__Description of the task__:
Rewrite all of the lines below as a JSON list of strings with one string for each line, and leave out any blank lines.

[Saved data entries]

────────────────────────────────────────

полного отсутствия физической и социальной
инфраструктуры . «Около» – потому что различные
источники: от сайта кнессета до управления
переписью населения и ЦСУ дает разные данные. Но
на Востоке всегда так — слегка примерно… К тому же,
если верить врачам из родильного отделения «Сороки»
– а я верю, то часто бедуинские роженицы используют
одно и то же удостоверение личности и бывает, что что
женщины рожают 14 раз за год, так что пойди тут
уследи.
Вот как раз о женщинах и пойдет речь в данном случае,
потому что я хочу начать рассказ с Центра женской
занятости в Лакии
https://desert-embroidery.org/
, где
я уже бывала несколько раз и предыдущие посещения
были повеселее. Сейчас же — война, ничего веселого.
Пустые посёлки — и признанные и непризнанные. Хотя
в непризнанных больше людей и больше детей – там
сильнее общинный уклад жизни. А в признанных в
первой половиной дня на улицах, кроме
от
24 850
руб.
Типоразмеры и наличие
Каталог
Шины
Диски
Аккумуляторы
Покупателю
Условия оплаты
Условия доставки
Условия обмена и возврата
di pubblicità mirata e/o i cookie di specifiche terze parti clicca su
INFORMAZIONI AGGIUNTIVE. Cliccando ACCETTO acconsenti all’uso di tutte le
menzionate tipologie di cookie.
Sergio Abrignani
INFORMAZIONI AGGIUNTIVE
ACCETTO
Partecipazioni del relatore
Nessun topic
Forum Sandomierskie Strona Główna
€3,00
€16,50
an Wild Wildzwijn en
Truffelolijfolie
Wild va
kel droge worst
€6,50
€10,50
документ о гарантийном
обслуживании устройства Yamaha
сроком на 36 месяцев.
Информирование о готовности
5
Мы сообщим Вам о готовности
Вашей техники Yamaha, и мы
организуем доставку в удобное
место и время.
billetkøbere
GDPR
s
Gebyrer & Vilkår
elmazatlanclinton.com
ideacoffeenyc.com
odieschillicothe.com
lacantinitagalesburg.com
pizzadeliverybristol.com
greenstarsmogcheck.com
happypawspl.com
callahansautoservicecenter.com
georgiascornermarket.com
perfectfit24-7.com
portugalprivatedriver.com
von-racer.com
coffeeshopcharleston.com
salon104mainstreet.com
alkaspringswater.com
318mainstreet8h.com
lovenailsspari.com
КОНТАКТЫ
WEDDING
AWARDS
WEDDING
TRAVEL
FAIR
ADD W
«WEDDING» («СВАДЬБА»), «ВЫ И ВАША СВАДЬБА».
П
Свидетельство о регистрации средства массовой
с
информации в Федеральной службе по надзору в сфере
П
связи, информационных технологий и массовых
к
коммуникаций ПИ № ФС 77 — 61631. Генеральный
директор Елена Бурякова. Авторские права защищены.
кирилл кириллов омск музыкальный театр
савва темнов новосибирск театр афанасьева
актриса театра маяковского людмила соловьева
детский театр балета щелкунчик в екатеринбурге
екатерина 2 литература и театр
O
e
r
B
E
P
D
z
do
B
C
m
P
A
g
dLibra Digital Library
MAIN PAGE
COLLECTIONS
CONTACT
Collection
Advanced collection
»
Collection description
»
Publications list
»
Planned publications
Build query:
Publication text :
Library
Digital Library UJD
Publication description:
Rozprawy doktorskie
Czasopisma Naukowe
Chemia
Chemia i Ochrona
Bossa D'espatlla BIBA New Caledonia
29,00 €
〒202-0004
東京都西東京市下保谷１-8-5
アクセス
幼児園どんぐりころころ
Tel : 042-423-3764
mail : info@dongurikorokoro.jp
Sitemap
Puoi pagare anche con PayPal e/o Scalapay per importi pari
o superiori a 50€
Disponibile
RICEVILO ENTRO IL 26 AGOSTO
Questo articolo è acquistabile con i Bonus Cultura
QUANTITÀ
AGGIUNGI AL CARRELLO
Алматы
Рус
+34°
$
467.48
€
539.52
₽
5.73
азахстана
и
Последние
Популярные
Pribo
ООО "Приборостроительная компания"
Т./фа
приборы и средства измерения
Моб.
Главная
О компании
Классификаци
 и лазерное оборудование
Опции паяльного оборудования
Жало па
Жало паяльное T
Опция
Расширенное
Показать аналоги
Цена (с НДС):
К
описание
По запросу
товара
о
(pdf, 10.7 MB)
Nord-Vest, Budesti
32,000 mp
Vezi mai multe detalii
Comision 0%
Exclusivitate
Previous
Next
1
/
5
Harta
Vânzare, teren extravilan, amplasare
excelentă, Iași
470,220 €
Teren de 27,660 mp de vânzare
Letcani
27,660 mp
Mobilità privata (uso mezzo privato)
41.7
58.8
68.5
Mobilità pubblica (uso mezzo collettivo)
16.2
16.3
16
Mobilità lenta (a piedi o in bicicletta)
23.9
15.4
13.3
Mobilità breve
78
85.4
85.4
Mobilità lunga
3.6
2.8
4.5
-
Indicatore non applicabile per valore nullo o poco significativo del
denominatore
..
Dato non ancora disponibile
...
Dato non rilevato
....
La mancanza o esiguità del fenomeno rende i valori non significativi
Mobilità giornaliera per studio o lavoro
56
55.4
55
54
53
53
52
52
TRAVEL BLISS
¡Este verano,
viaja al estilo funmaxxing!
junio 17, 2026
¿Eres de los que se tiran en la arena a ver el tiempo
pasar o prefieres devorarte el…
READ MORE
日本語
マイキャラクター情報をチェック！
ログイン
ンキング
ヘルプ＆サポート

────────────────────────────────────────

__Task response__:
[
  "полного отсутствия физической и социальной",
  "инфраструктуры . «Около» – потому что различные",
  "источники: от сайта кнессета до управления",
  "переписью населения и ЦСУ дает разные данные. Но",
  "на Востоке всегда так — слегка примерно… К тому же,",
  "если верить врачам из родильного отделения «Сороки»",
  "– а я верю, то часто бедуинские роженицы используют",
  "одно и то же удостоверение личности и бывает, что что",
  "женщины рожают 14 раз за год, так что пойди тут",
  "уследи.",
  "Вот как раз о женщинах и пойдет речь в данном случае,",
  "потому что я хочу начать рассказ с Центра женской",
  "занятости в Лакии",
  "https://desert-embroidery.org/",
  ", где",
  "я уже бывала несколько раз и предыдущие посещения",
  "были повеселее. Сейчас же — война, ничего веселого.",
  "Пустые посёлки — и признанные и непризнанные. Хотя",
  "в непризнанных больше людей и больше детей – там",
  "сильнее общинный уклад жизни. А в признанных в",
  "первой половиной дня на улицах, кроме",
  "от",
  "24 850",
  "руб.",
  "Типоразмеры и наличие",
  "Каталог",
  "Шины",
  "Диски",
  "Аккумуляторы",
  "Покупателю",
  "Условия оплаты",
  "Условия доставки",
  "Условия обмена и возврата",
  "di pubblicità mirata e/o i cookie di specifiche terze parti clicca su",
  "INFORMAZIONI AGGIUNTIVE. Cliccando ACCETTO acconsenti all’uso di tutte le",
  "menzionate tipologie di cookie.",
  "Sergio Abrignani",
  "INFORMAZIONI AGGIUNTIVE",
  "ACCETTO",
  "Partecipazioni del relatore",
  "Nessun topic",
  "Forum Sandomierskie Strona Główna",
  "€3,00",
  "€16,50",
  "an Wild Wildzwijn en",
  "Truffelolijfolie",
  "Wild va",
  "kel droge worst",
  "€6,50",
  "€10,50",
  "документ о гарантийном",
  "обслуживании устройства Yamaha",
  "сроком на 36 месяцев.",
  "Информирование о готовности",
  "5",
  "Мы сообщим Вам о готовности",
  "Вашей техники Yamaha, и мы",
  "организуем доставку в удобное",
  "место и время.",
  "billetkøbere",
  "GDPR",
  "s",
  "Gebyrer & Vilkår",
  "elmazatlanclinton.com",
  "ideacoffeenyc.com",
  "odieschillicothe.com",
  "lacantinitagalesburg.com",
  "pizzadeliverybristol.com",
  "greenstarsmogcheck.com",
  "happypawspl.com",
  "callahansautoservicecenter.com",
  "georgiascornermarket.com",
  "perfectfit24-7.com",
  "portugalprivatedriver.com",
  "von-racer.com",
  "coffeeshopcharleston.com",
  "salon104mainstreet.com",
  "alkaspringswater.com",
  "318mainstreet8h.com",
  "lovenailsspari.com",
  "КОНТАКТЫ",
  "WEDDING",
  "AWARDS",
  "WEDDING",
  "TRAVEL",
  "FAIR",
  "ADD W",
  "«WEDDING» («СВАДЬБА»), «ВЫ И ВАША СВАДЬБА».",
  "П",
  "Свидетельство о регистрации средства массовой",
  "с",
  "информации в Федеральной службе по надзору в сфере",
  "П",
  "связи, информационных технологий и массовых",
  "к",
  "коммуникаций ПИ № ФС 77 — 61631. Генеральный",
  "директор Елена Бурякова. Авторские права защищены.",
  "кирилл кириллов омск музыкальный театр",
  "савва темнов новосибирск театр афанасьева",
  "актриса театра маяковского людмила соловьева",
  "детский театр балета щелкунчик в екатеринбурге",
  "екатерина 2 литература и театр",
  "O",
  "e",
  "r",
  "B",
  "E",
  "P",
  "D",
  "z",
  "do",
  "B",
  "C",
  "m",
  "P",
  "A",
  "g",
  "dLibra Digital Library",
  "MAIN PAGE",
  "COLLECTIONS",
  "CONTACT",
  "Collection",
  "Advanced collection",
  "»",
  "Collection description",
  "»",
  "Publications list",
  "»",
  "Planned publications",
  "Build query:",
  "Publication text :",
  "Library",
  "Digital Library UJD",
  "Publication description:",
  "Rozprawy doktorskie",
  "Czasopisma Naukowe",
  "Chemia",
  "Chemia i Ochrona",
  "Bossa D'espatlla BIBA New Caledonia",
  "29,00 €",
  "〒202-0004",
  "東京都西東京市下保谷１-8-5",
  "アクセス",
  "幼児園どんぐりころころ",
  "Tel : 042-423-3764",
  "mail : info@dongurikorokoro.jp",
  "Sitemap",
  "Puoi pagare anche con PayPal e/o Scalapay per importi pari",
  "o superiori a 50€",
  "Disponibile",
  "RICEVILO ENTRO IL 26 AGOSTO",
  "Questo articolo è acquistabile con i Bonus Cultura",
  "QUANTITÀ",
  "AGGIUNGI AL CARRELLO",
  "Алматы",
  "Рус",
  "+34°",
  "$",
  "467.48",
  "€",
  "539.52",
  "₽",
  "5.73",
  "азахстана",
  "и",
  "Последние",
  "Популярные",
  "Pribo",
  "ООО \"Приборостроительная компания\"",
  "Т./фа",
  "приборы и средства измерения",
  "Моб.",
  "Главная",
  "О компании",
  "Классификаци",
  " и лазерное оборудование",
  "Опции паяльного оборудования",
  "Жало па",
  "Жало паяльное T",
  "Опция",
  "Расширенное",
  "Показать аналоги",
  "Цена (с НДС):",
  "К",
  "описание",
  "По запросу",
  "товара",
  "о",
  "(pdf, 10.7 MB)",
  "Nord-Vest, Budesti",
  "32,000 mp",
  "Vezi mai multe detalii",
  "Comision 0%",
  "Exclusivitate",
  "Previous",
  "Next",
  "1",
  "/",
  "5",
  "Harta",
  "Vânzare, teren extravilan, amplasare",
  "excelentă, Iași",
  "470,220 €",
  "Teren de 27,660 mp de vânzare",
  "Letcani",
  "27,660 mp",
  "Mobilità privata (uso mezzo privato)",
  "41.7",
  "58.8",
  "68.5",
  "Mobilità pubblica (uso mezzo collettivo)",
  "16.2",
  "16.3",
  "16",
  "Mobilità lenta (a piedi o in bicicletta)",
  "23.9",
  "15.4",
  "13.3",
  "Mobilità breve",
  "78",
  "85.4",
  "85.4",
  "Mobilità lunga",
  "3.6",
  "2.8",
  "4.5",
  "-",
  "Indicatore non applicabile per valore nullo o poco significativo del",
  "denominatore",
  "..",
  "Dato non ancora disponibile",
  "...",
  "Dato non rilevato",
  "....",
  "La mancanza o esiguità del fenomeno rende i valori non significativi",
  "Mobilità giornaliera per studio o lavoro",
  "56",
  "55.4",
  "55",
  "54",
  "53",
  "53",
  "52",
  "52",
  "TRAVEL BLISS",
  "¡Este verano,",
  "viaja al estilo funmaxxing!",
  "junio 17, 2026",
  "¿Eres de los que se tiran en la arena a ver el tiempo",
  "pasar o prefieres devorarte el…",
  "READ MORE",
  "日本語",
  "マイキャラクター情報をチェック！",
  "ログイン",
  "ンキング",
  "ヘルプ＆サポート"
]